* **Task description**: Read the lines below, and copy any that contain the string "marrón".
(Source records begins)
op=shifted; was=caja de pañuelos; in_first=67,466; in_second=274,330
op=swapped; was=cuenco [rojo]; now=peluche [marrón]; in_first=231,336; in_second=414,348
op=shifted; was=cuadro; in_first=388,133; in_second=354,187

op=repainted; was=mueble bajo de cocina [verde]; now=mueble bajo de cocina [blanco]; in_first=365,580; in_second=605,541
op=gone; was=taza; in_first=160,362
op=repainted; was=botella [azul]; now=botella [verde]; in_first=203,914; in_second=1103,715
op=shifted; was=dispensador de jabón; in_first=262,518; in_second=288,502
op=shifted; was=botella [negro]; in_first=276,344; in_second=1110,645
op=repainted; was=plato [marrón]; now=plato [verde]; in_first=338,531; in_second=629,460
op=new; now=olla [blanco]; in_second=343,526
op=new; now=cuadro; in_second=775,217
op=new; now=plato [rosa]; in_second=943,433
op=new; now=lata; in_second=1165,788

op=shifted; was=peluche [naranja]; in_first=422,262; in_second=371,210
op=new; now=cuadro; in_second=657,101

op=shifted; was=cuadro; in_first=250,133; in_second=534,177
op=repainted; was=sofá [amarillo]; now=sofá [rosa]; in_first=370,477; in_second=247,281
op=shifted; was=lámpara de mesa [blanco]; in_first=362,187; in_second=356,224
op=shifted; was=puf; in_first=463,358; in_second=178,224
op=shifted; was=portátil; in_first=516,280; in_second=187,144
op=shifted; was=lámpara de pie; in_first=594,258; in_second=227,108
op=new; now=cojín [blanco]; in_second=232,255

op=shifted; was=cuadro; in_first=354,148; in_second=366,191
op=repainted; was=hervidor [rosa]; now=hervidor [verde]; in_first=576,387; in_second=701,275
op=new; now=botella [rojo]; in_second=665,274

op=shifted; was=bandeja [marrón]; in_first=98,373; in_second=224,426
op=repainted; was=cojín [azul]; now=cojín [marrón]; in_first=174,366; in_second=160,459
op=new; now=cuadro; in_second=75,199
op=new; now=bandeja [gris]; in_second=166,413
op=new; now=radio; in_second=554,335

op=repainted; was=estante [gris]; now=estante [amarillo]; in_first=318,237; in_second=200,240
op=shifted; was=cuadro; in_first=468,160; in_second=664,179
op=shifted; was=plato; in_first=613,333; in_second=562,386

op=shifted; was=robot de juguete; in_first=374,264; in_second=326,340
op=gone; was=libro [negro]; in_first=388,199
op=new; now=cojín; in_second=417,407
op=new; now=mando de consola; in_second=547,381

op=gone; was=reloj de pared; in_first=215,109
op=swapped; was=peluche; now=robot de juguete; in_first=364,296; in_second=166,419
(Source records ends)
* **Exercise result**:
op=swapped; was=cuenco [rojo]; now=peluche [marrón]; in_first=231,336; in_second=414,348
op=repainted; was=plato [marrón]; now=plato [verde]; in_first=338,531; in_second=629,460
op=shifted; was=bandeja [marrón]; in_first=98,373; in_second=224,426
op=repainted; was=cojín [azul]; now=cojín [marrón]; in_first=174,366; in_second=160,459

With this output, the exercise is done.